Problem to solve:
Write the records below out in full, character for character, with no pictures.

Dataset entries:

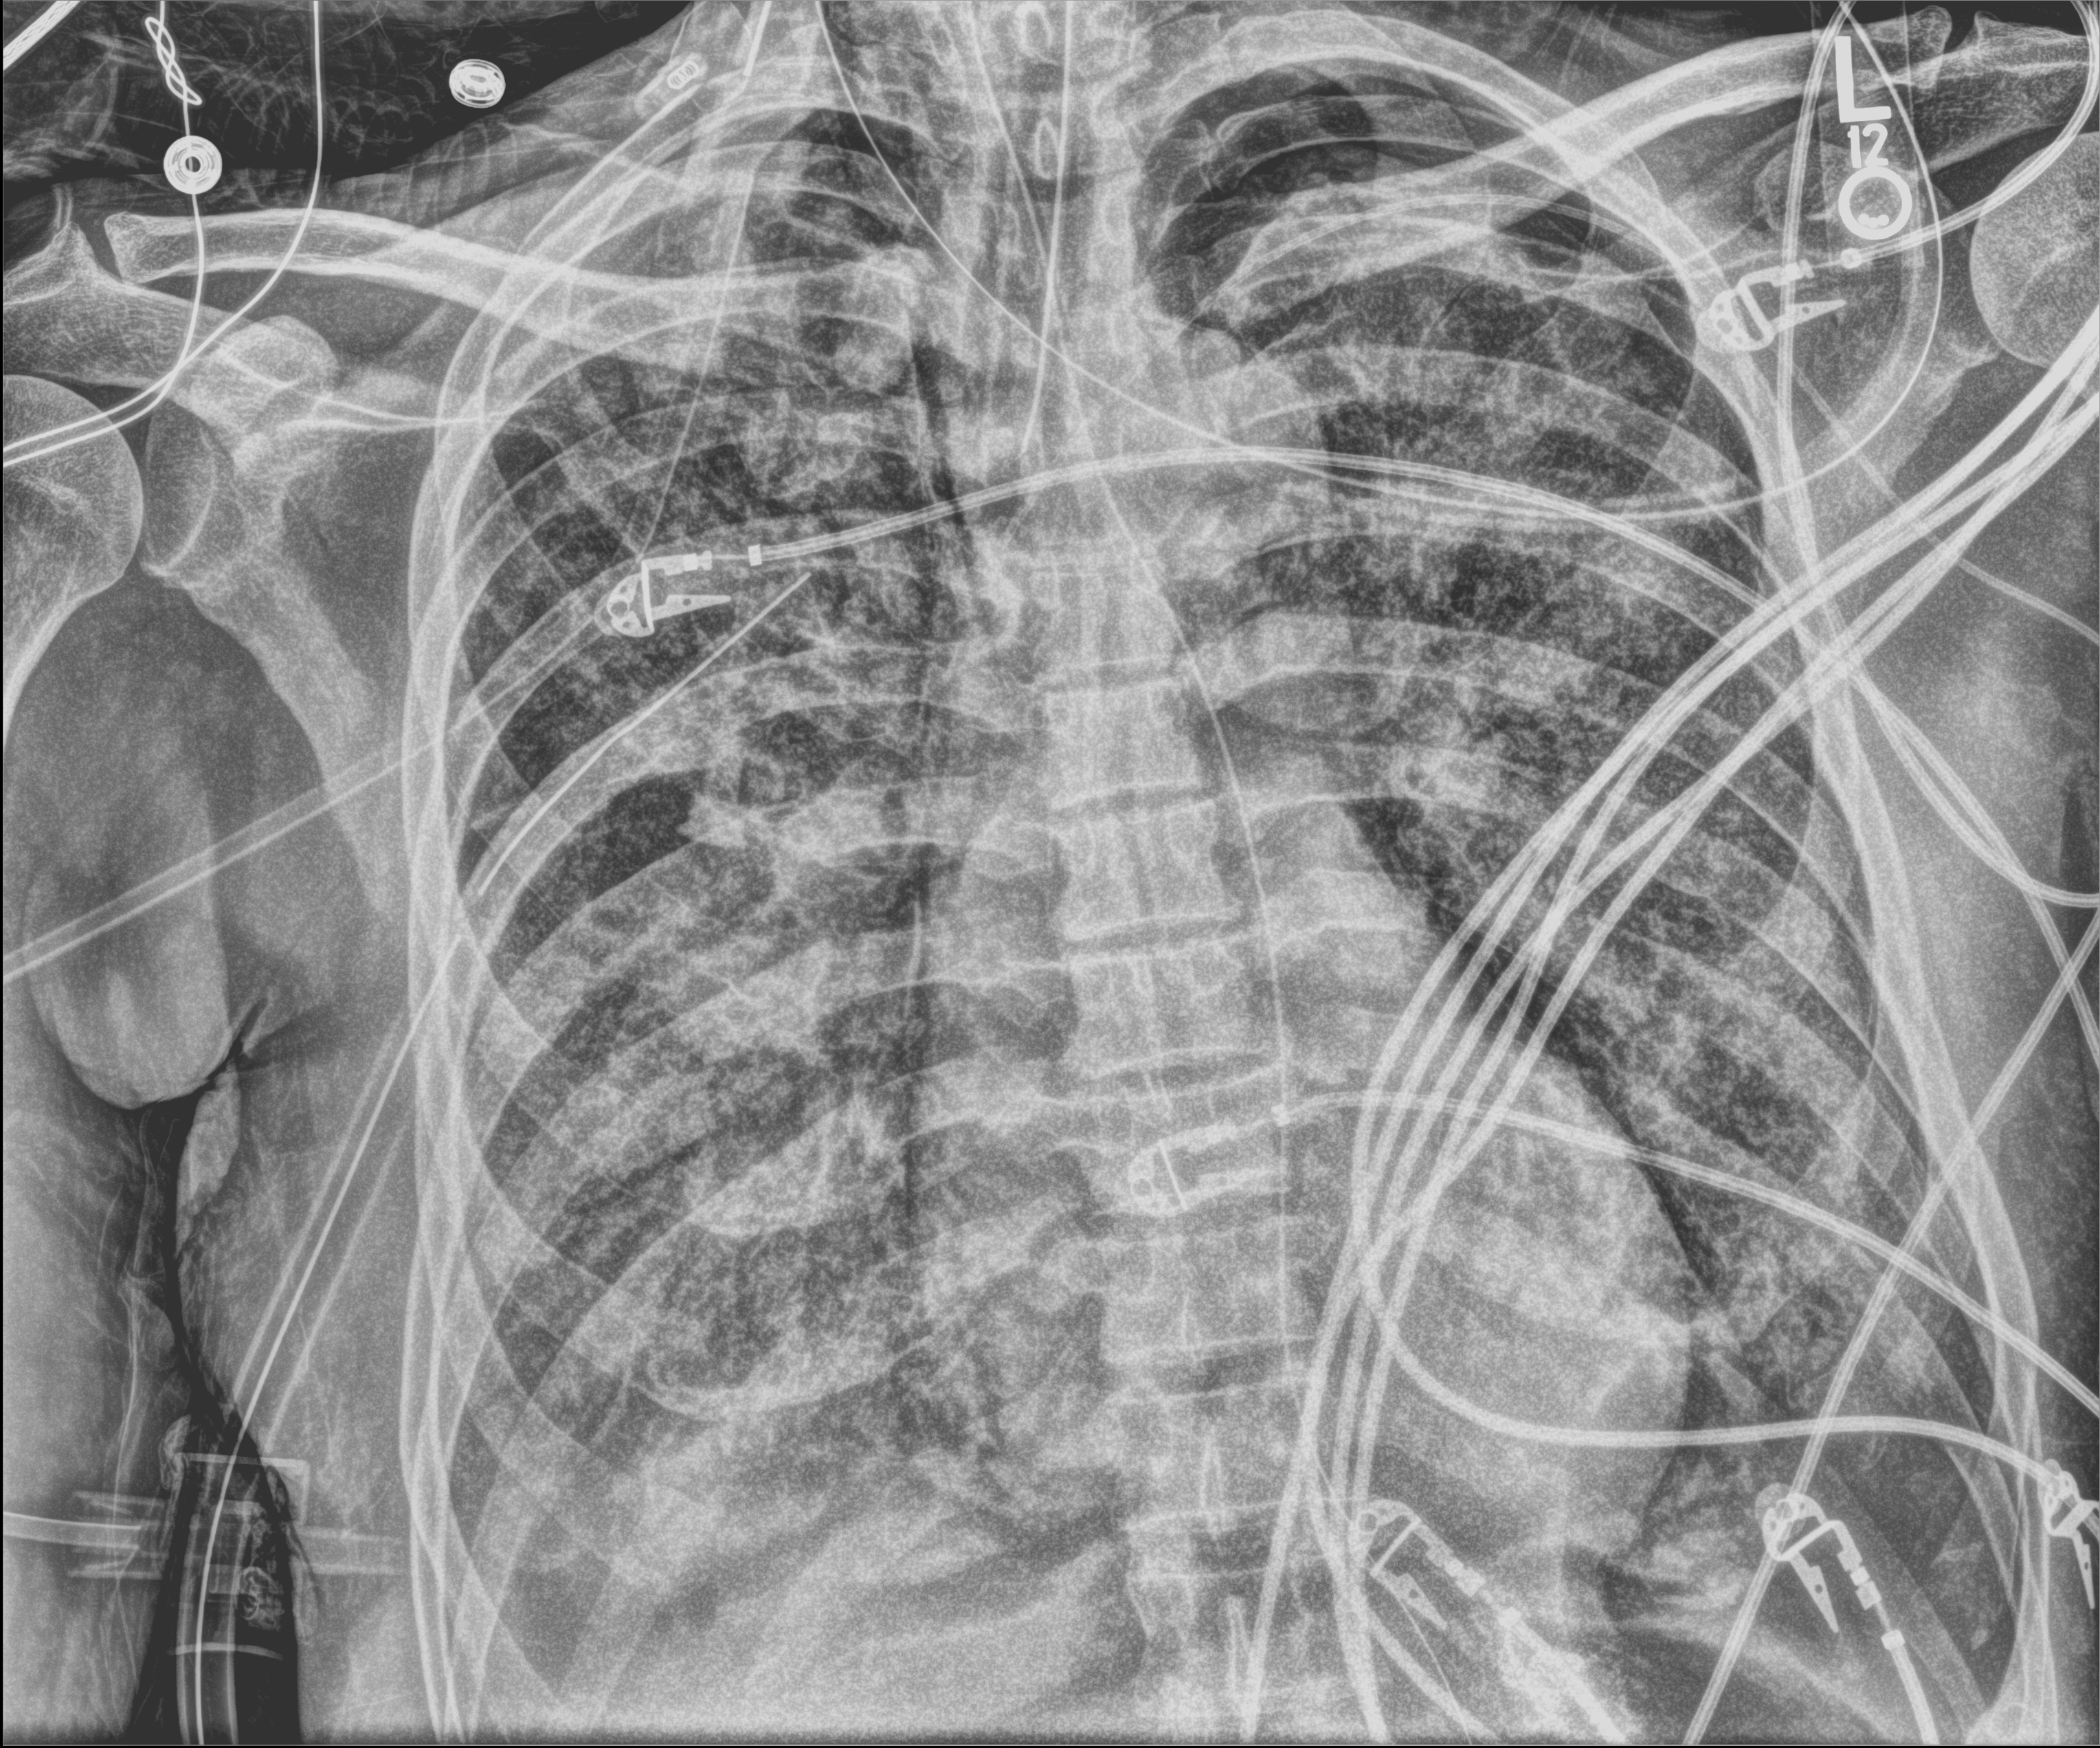
Chest X-ray (portable), anteroposterior (AP) projection. Male patient hospitalised with COVID-19, age 60–74 years.
Admission-level facts for this patient (not findings on this image; timing relative to this image not recorded): smoking status (admission record): former; COPD (admission record): no; mechanically ventilated during this hospital stay: yes.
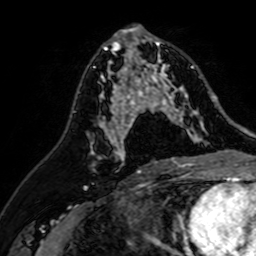
Breast MRI (dynamic contrast-enhanced), one axial slice. Position 36 of 64 along the scan axis. Cropped to one breast. Dynamic contrast-enhanced series, time point 2 of 7 at this slice position (early post-contrast). 1.5 T. TE 2.6 ms, TR 5.2 ms. 2.5 mm slice thickness. 256 × 256 image matrix, field of view 155 × 155 mm. Female patient.
Outlined on this slice (semi-automatic segmentation, software-assisted and operator-edited):
- enhancing-tissue mask used for the functional tumour volume (all voxels passing the contrast-enhancement thresholds inside the analysis volume; usually the tumour): bounding box [x1, y1, x2, y2] px = [107, 37, 205, 142]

Exercise output:
Chest X-ray (portable), anteroposterior (AP) projection. Male patient hospitalised with COVID-19, age 60–74 years.
Admission-level facts for this patient (not findings on this image; timing relative to this image not recorded): smoking status (admission record): former; COPD (admission record): no; mechanically ventilated during this hospital stay: yes.
Breast MRI (dynamic contrast-enhanced), one axial slice. Position 36 of 64 along the scan axis. Cropped to one breast. Dynamic contrast-enhanced series, time point 2 of 7 at this slice position (early post-contrast). 1.5 T. TE 2.6 ms, TR 5.2 ms. 2.5 mm slice thickness. 256 × 256 image matrix, field of view 155 × 155 mm. Female patient.
Outlined on this slice (semi-automatic segmentation, software-assisted and operator-edited):
- enhancing-tissue mask used for the functional tumour volume (all voxels passing the contrast-enhancement thresholds inside the analysis volume; usually the tumour): bounding box [x1, y1, x2, y2] px = [107, 37, 205, 142]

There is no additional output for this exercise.